Salamanca Agreement And Framework For Action
It calls on the United Nations and its specialized agencies to “strengthen their contributions to technical cooperation” and improve their networking to more effectively assist integrated special needs. Non-governmental organizations are invited to strengthen their cooperation with national official bodies and to become more involved in all aspects of inclusive education. The World Conference called on all governments to commit to education for all, which recognizes the need and urgency of education for all children, young people and adults “in the mainstream education system”. It states that children with special educational needs must “have access to mainstream schools,” adding: Regular, inclusive schools are the most effective way to combat discriminatory attitudes, create welcoming communities, build an inclusive society and create education for all; In addition, they provide effective education for most children and improve the efficiency and ultimately cost-effectiveness of the entire education system. Like the United Nations Agency for Education, UNESCO is invited: this declaration calls on the international community to support the approach of inclusive schools by implementing practical and strategic changes adopted by the World Conference on Special Needs Education: Access and Quality (Salamanca, Spain, 7-10 June 1994).

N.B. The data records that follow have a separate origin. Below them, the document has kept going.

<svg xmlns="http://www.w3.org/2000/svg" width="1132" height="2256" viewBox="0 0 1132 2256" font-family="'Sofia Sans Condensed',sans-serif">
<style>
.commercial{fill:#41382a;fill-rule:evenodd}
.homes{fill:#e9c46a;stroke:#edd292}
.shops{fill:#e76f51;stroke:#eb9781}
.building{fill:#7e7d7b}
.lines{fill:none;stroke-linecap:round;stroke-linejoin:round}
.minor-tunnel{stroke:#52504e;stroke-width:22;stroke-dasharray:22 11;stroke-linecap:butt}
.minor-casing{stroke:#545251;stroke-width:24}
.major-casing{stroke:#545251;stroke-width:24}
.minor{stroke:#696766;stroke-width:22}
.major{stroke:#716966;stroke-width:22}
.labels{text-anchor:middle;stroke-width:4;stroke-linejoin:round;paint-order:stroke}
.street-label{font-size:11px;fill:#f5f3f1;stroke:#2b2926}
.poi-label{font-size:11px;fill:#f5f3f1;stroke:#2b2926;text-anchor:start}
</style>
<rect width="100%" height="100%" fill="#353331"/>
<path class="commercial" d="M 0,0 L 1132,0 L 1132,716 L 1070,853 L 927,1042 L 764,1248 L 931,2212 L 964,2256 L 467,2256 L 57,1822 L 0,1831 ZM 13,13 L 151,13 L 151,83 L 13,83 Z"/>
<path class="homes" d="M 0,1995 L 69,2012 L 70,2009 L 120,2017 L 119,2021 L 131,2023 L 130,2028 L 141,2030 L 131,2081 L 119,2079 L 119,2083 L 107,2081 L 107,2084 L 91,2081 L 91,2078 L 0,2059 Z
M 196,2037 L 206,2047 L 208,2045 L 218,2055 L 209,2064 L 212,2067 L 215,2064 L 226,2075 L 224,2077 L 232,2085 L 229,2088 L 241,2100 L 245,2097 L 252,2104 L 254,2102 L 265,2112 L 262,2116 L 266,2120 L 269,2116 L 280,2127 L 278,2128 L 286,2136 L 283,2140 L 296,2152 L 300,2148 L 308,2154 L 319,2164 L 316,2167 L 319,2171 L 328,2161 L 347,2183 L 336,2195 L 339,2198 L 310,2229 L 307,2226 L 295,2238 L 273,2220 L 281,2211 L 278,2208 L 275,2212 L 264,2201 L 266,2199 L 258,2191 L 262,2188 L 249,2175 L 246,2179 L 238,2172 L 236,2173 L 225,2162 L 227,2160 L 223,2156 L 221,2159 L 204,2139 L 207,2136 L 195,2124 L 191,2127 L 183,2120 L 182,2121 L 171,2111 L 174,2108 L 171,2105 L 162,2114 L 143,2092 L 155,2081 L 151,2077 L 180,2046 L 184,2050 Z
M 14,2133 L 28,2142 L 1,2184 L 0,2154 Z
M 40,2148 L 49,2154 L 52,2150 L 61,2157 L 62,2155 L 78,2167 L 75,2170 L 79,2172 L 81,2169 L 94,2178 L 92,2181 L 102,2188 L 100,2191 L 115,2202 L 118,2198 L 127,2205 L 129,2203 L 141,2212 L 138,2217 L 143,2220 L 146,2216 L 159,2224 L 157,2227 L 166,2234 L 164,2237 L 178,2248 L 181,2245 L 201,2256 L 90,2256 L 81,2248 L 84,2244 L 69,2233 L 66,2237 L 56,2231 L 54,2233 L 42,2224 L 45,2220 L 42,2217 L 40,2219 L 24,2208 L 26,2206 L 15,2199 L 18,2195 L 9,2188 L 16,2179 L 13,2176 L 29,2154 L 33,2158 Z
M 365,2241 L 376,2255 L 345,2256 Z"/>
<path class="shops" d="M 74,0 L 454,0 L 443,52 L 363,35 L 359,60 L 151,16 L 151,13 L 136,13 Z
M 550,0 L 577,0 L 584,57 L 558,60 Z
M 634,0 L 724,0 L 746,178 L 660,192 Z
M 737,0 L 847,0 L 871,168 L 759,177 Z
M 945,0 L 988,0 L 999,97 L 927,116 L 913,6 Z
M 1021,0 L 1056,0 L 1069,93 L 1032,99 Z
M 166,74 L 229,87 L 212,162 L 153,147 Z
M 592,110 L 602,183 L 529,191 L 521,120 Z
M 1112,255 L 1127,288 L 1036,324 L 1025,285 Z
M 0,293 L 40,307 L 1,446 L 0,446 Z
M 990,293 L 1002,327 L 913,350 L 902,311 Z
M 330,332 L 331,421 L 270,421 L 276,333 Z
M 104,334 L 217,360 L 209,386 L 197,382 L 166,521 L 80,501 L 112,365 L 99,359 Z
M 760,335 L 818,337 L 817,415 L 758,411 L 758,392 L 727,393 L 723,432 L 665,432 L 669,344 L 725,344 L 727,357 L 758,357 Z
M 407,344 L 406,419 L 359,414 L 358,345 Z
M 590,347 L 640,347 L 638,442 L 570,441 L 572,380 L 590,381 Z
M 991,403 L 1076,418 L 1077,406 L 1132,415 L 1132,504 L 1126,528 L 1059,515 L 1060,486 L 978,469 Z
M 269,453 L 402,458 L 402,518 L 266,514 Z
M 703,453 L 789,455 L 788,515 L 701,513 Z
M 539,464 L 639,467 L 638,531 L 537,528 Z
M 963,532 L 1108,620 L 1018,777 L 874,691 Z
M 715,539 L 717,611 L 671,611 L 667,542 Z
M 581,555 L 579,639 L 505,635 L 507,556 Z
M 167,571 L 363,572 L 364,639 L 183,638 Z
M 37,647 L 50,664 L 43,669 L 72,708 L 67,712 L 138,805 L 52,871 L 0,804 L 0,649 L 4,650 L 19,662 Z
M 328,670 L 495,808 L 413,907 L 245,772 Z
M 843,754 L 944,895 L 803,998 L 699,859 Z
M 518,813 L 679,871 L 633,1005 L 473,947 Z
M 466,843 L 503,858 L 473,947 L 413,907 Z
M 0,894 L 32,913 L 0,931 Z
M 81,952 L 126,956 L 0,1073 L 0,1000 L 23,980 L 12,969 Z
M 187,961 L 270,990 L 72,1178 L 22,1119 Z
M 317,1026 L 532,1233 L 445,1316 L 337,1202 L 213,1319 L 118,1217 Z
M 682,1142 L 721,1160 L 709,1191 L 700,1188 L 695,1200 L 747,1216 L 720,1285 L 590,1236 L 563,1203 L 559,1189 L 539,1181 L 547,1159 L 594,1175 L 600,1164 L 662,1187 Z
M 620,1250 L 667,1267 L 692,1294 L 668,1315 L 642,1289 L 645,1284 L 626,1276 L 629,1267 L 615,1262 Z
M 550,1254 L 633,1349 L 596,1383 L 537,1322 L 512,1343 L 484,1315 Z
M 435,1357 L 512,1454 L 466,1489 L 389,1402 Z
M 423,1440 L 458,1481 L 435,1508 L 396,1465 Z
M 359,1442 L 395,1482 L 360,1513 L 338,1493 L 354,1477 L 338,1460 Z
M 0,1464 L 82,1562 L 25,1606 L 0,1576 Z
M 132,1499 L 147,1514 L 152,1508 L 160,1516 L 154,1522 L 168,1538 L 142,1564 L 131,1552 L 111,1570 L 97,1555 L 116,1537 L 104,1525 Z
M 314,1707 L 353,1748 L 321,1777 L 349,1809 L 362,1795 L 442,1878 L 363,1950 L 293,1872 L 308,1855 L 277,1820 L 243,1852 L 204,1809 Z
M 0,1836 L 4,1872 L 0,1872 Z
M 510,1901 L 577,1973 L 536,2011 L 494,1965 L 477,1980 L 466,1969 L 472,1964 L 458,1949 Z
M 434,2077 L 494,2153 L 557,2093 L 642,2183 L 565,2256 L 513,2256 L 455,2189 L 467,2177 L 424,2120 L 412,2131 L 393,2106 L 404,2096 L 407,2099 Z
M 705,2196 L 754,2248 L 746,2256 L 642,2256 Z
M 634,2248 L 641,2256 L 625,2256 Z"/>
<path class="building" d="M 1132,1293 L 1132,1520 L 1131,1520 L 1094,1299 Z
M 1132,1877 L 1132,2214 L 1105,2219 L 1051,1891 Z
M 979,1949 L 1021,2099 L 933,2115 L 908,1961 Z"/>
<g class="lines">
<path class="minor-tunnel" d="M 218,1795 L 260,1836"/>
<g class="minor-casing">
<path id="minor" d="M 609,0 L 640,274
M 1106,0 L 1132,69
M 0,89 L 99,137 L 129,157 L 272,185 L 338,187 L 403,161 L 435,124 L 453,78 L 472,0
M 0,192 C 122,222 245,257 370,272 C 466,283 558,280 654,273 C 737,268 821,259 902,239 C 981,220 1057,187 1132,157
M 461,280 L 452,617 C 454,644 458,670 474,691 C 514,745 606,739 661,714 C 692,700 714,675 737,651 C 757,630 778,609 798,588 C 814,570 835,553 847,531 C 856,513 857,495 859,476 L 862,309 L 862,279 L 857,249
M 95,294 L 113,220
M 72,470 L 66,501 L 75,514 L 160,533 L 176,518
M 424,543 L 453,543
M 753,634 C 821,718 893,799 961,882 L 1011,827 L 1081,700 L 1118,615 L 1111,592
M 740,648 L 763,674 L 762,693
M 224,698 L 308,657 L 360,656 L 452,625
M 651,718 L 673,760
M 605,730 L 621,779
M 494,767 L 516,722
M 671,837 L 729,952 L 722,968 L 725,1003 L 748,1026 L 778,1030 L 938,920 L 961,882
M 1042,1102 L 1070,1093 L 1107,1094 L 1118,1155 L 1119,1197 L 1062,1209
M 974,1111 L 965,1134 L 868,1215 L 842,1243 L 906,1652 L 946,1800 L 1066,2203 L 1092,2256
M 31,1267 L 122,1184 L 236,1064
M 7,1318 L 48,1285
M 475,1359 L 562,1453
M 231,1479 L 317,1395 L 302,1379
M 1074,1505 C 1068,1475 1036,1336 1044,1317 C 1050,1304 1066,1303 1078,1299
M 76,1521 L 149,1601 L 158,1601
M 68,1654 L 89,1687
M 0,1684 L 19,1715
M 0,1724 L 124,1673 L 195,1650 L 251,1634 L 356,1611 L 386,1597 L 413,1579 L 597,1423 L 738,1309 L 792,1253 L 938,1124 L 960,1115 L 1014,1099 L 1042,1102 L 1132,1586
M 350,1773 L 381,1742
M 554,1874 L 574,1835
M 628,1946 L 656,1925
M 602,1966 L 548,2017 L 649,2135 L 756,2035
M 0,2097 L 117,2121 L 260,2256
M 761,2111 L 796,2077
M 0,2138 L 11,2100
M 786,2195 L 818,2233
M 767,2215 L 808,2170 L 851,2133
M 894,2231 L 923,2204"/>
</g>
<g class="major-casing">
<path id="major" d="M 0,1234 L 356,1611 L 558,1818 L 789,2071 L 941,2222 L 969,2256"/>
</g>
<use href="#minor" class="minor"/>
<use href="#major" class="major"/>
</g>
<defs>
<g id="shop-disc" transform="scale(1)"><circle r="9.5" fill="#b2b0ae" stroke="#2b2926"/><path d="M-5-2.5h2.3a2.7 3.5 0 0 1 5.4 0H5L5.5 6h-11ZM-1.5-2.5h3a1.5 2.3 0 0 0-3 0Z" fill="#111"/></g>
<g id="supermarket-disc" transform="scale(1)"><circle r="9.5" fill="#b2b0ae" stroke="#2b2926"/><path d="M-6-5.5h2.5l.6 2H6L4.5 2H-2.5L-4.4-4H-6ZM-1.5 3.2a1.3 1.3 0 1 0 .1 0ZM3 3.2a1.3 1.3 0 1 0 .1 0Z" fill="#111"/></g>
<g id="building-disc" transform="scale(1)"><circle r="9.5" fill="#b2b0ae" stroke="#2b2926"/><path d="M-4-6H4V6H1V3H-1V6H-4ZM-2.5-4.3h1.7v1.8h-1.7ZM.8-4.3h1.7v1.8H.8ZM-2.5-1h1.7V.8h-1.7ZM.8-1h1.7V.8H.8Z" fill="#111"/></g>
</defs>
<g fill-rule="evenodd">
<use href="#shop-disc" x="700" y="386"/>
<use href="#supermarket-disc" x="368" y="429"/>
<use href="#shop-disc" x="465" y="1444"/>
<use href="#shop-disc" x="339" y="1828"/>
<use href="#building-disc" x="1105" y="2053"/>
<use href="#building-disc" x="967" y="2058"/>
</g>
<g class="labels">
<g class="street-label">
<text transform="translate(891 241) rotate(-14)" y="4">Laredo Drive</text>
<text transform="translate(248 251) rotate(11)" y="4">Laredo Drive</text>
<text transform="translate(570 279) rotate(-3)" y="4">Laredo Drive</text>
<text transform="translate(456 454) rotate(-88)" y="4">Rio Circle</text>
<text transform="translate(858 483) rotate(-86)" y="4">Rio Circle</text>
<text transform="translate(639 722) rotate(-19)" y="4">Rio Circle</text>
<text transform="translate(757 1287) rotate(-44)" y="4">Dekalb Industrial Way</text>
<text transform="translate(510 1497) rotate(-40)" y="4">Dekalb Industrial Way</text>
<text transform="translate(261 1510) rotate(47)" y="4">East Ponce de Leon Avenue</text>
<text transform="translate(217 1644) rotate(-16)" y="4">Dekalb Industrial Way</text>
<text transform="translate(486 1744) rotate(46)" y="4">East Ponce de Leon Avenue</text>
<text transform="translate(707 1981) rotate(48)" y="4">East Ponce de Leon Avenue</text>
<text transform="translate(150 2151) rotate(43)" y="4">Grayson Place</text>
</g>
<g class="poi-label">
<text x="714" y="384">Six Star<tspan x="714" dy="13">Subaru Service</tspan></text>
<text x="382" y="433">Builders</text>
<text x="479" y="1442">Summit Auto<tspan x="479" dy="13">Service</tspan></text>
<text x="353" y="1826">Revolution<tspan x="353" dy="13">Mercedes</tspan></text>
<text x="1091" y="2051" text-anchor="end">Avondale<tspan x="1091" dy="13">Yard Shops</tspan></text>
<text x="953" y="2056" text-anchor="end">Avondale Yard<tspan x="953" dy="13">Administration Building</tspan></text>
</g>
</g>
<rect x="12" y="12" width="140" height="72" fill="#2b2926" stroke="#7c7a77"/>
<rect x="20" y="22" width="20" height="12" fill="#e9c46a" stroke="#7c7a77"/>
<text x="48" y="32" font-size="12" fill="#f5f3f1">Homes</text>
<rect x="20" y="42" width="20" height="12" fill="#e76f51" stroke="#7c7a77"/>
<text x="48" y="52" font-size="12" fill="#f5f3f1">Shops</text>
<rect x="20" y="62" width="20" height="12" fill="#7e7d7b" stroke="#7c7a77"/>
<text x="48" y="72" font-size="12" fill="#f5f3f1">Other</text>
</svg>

The framework states that “inclusion and participation are essential for human dignity and for the enjoyment and exercise of human rights.” In the field of education, this translates into “real compensation of opportunity.” Training for specific needs includes proven teaching methods that all children can benefit from; it assumes that human differences are normal and that learning must be tailored to the needs of the child and not to the child who is adapted to the process. The fundamental principle of inclusive schooling is that all children must, where possible, learn together and that mainstream schools must recognize and respond to the different needs of their students, while having a continuum of support and services to meet those needs. Inclusive schools are the most “effective” in developing solidarity between children with special needs and children of the same age. Countries with few or no special schools should include – not many – schools. In June 1994, representatives of 92 governments and 25 international organizations formed the World Conference on Specialized Education held in Salamanca, Spain.
They agreed on a new dynamic declaration on the education of all children with disabilities, calling for inclusion to be the norm. In addition, the conference adopted a new framework of action whose main idea is that real schools should accommodate all children, regardless of their physical, intellectual, social, emotional, linguistic or other conditions.